A virus, as many of us are now painfully aware, is a parasitic piece of genetic material that attaches to a host cell for replication.  While the traditional definition of virus usually refers to the physical, biological form, the definition has evolved to include the digital (computer viruses), and even ideas (memes, ideologies).  Viruses, even biological ones, are not considered living things in themselves, as they have no cells, metabolism, or energy production and require a host to reproduce.  Also important for our project, while not all viruses are airborne, the coronavirus certainly is, making air quality and ventilation a key design consideration.

Design Brief

In this second half of the semester, we continue our explorations of “space in the grid” but will move our study from the landscape to the city; from ground to air; from horizontal to vertical.  We will use this next series of studies to create space that attempts to address the current pandemic.  We will consider “the virus” as a jumping-off point for this work.  You will design a structure which is a “virus” itself, that is it will attach to and live off of another building, AND it will be a response to the coronavirus and the current pandemic by providing a hybrid series of indoor/outdoor spaces that provide shelter and programmable space while maintaining appropriate air quality and ventilation to prevent further spread of the virus.. 
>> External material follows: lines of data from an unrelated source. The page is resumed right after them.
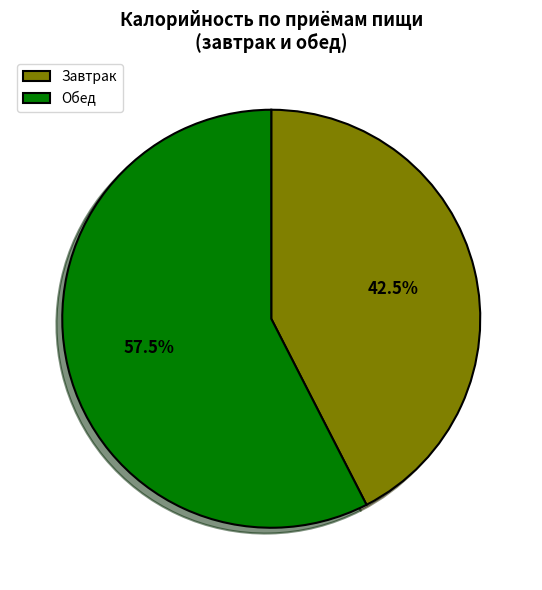

How much of the chart is everything except Обед?

42.5%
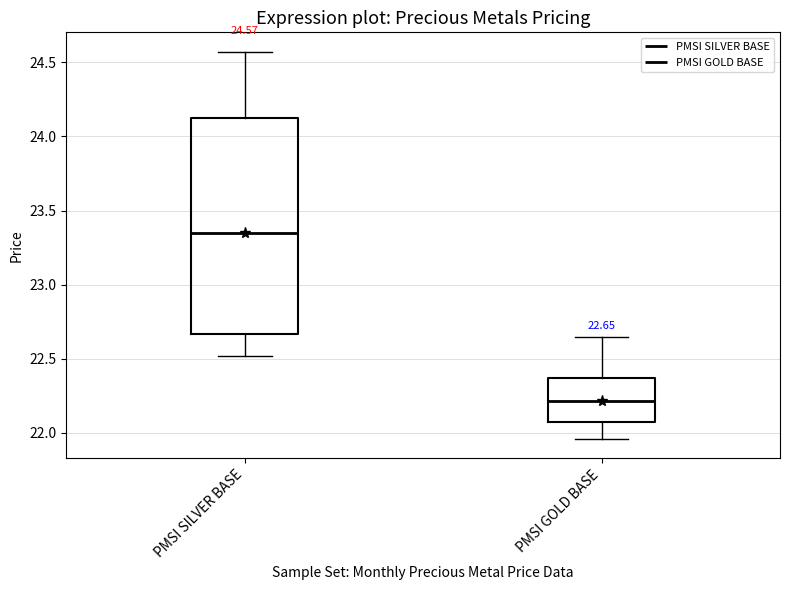

Which box's median line is the lowest?

PMSI GOLD BASE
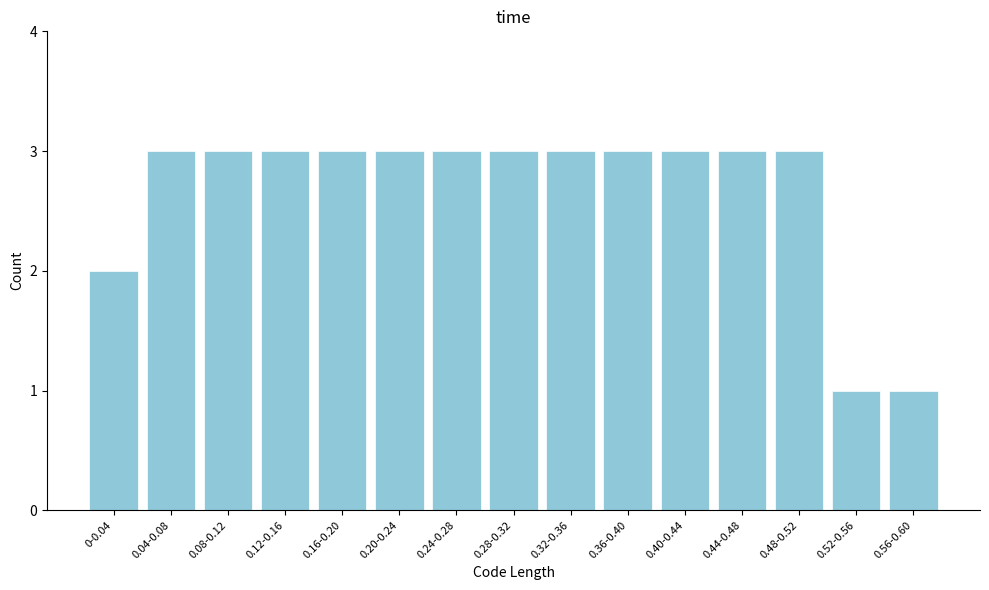

Reading left to right, list all the values displayed in this chart.

2	3	3	3	3	3	3	3	3	3	3	3	3	1	1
Your virus structure will attach to and live off of an existing building.  It will provide varying levels of  partially protected, but mostly open air-ventilated space to work, play, learn, gather, shop(?) during the “age of the virus.” We’ll be exploring issues of atmosphere, people and energy flows, circulation, and activity in multi-use public spaces. We’ll explore the idea of “interior” and push the boundaries of our domain of interior designers into the urban realm in designing a safe interior/exterior space for enjoying public life in the age of the coronavirus.